If you’ve never been to an Asian night market before, the Hanoi Night Market may be quite an experience. It’s a literal assault on the senses with so many products on display and, here and there, food stalls too.
If you simply want to get the feel of an Asian night market, by all means, visit the Hanoi Night Market. Experience haggling because, yes, it is expected.
Unique finds are, well… unique
Like many flea markets in Asian cities, once you’ve seen the first two dozen stalls at the Hanoi Night Market, you’ve really seen it all. The same bags, the same knockoff shoes, the same clothes. These goods come mostly from factories and they do not really represent local artistry.
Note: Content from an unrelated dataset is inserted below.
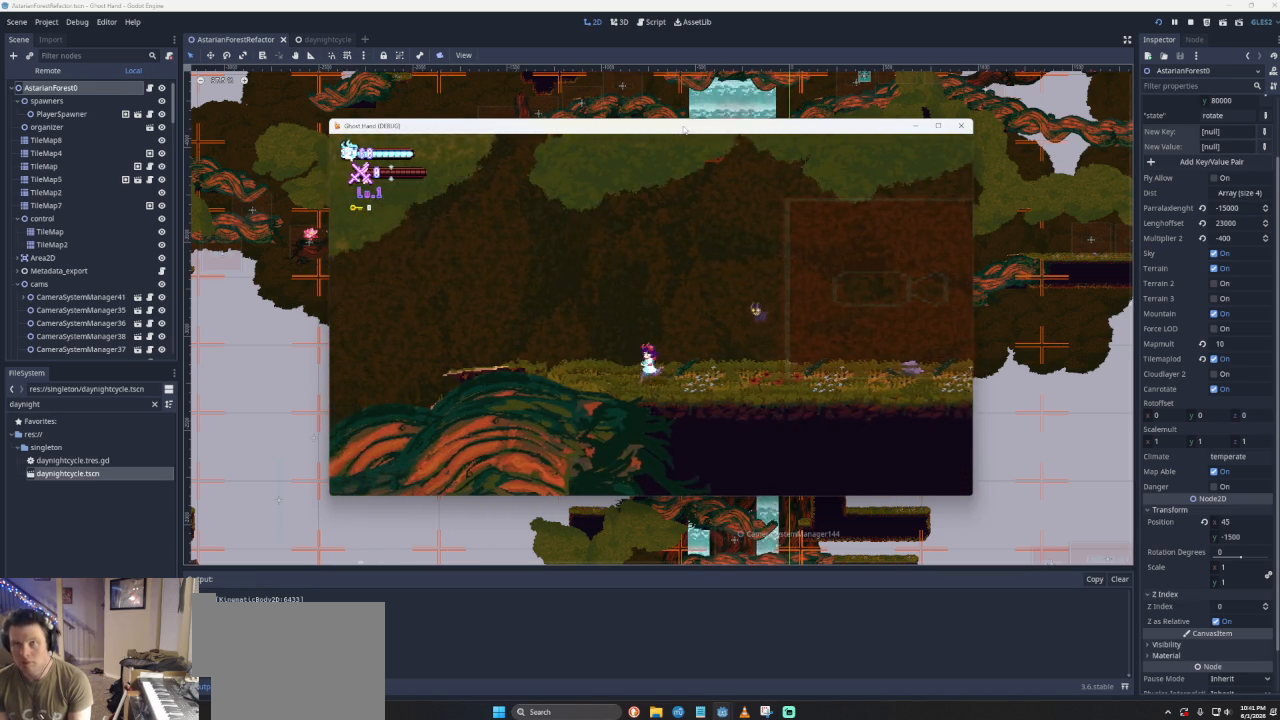
{"buttons": ["CROSS"], "left_stick": "left", "events": [[233, "CROSS", "down"]]}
There are a few exceptions, of course. There was a lady selling hand painted and hand made tote canvass bags. No photos allowed though. Sam chose two for herself and her sister.
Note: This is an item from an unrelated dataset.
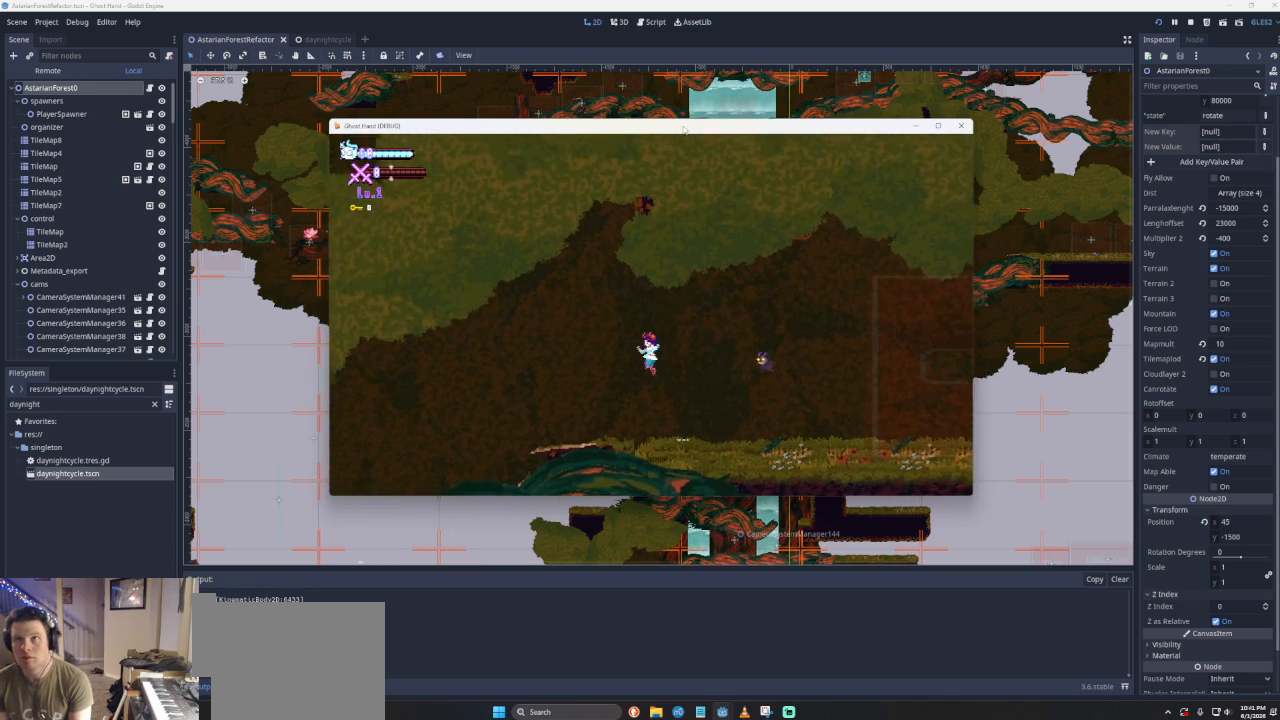
{"buttons": [], "left_stick": "left", "events": [[133, "CROSS", "up"]]}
There are also factory-made goods at very good prices. We were able to buy plenty of lounging shorts in the softest cotton you can lay your hands on.
Other than those, we just walked, looked and tried to find truly unique products but, in the end, we didn’t really buy a lot.
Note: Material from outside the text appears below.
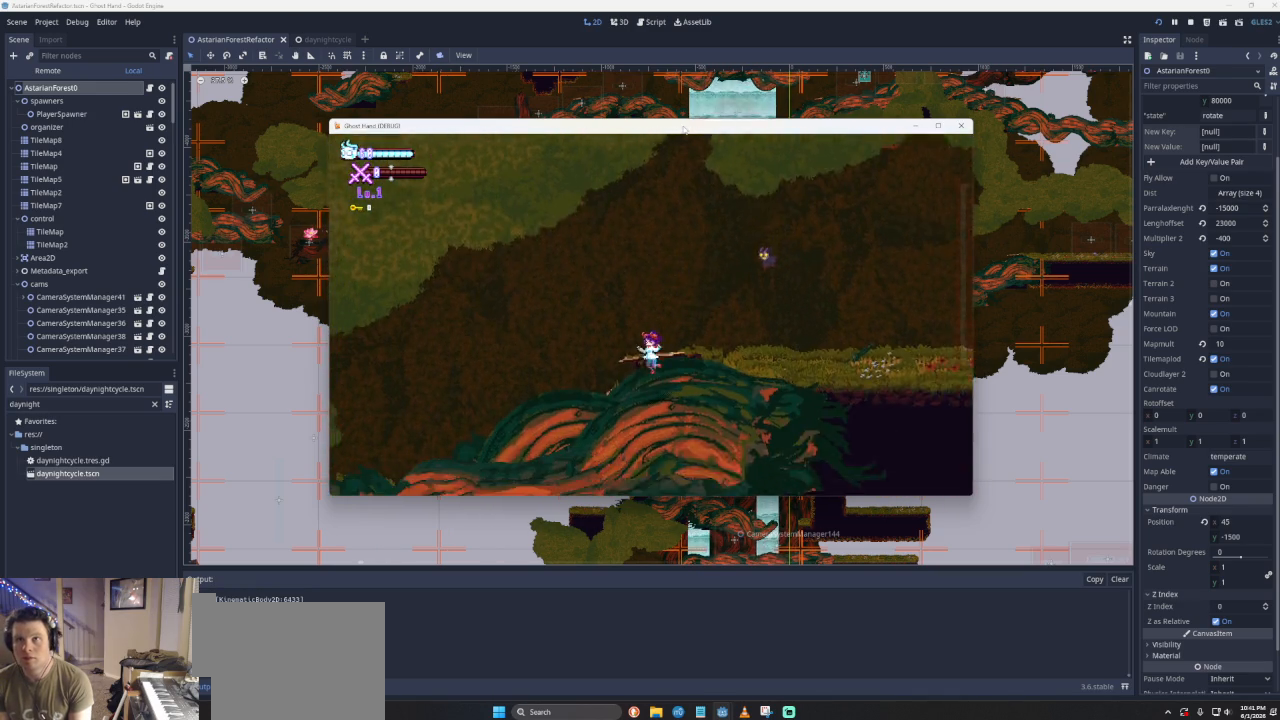
{"buttons": [], "left_stick": "left", "events": []}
But that’s us. If you feel that the Hanoi Night Market is something that a visitor should experience to get an authentic feel of the place, here are a few things to consider.
You won’t find bathrooms in the night market
Attend to your necessities before going to the night market. Although there are restaurants and cafes in the vicinity, they will be overflowing with customers during the hours when the night market is open.
Street food at the night market is not all that good
Don’t think that the nibbling on street food while shopping is the equivalent of having a full meal.
Don’t think either that the street food at the night market is of the same quality as what you’d find in the Old Quarter, for instance.
There were plenty of hawkers selling skewered food. Take your pick, your chosen selection will be dunked in hot oil then drizzled with your preferred sauce. Sounds good, I know, until you take a bite and realize that the shrimps are not real shrimps but processed stuff shaped like shrimps. Same with the the sausages.
We moved to other food stalls.
I was able to get good banh mi. The bread was lighter and crispier than anything I had in Vietnam.
Sam had Korean fish cakes. I tried it but my tolerance for heat is not so good. I found the heat of the chili too overwhelming.
There are places in Hanoi where you’ll find stalls selling goods with better quality. These streets are lined with real shops, not pop-ups like the ones in the night market.
Hang Gai and Luong Van Can
These connecting streets are very near Hang Dao where the night market is on weekends.
Unlike the night market, the shops on Hang Gai and Luong Van Can are open from morning until evening everyday. Sam and I shopped there a few days later and we found the experience more rewarding.
Nha Chung, Nha Tho (Church) and Ly Quoc Su
These are streets in the vicinity of St. Joseph’s Cathedral.
At Nha Tho (Church) Street are shops selling bags, apparel and souvenir items. They’re not dirt-cheap but you can haggle. What I like about the shops there is that the products are, well, for lack of a better term, “curated.” They don’t look like factory rejects the way many of the products sold at the night market seemed to me.
Ly Quoc Su Street is a hodgepodge of small shops and eateries. Super cheap prices.
With all those alternatives, would I care to go back to the Hanoi Weekend Night Market? No. Really. No, thanks.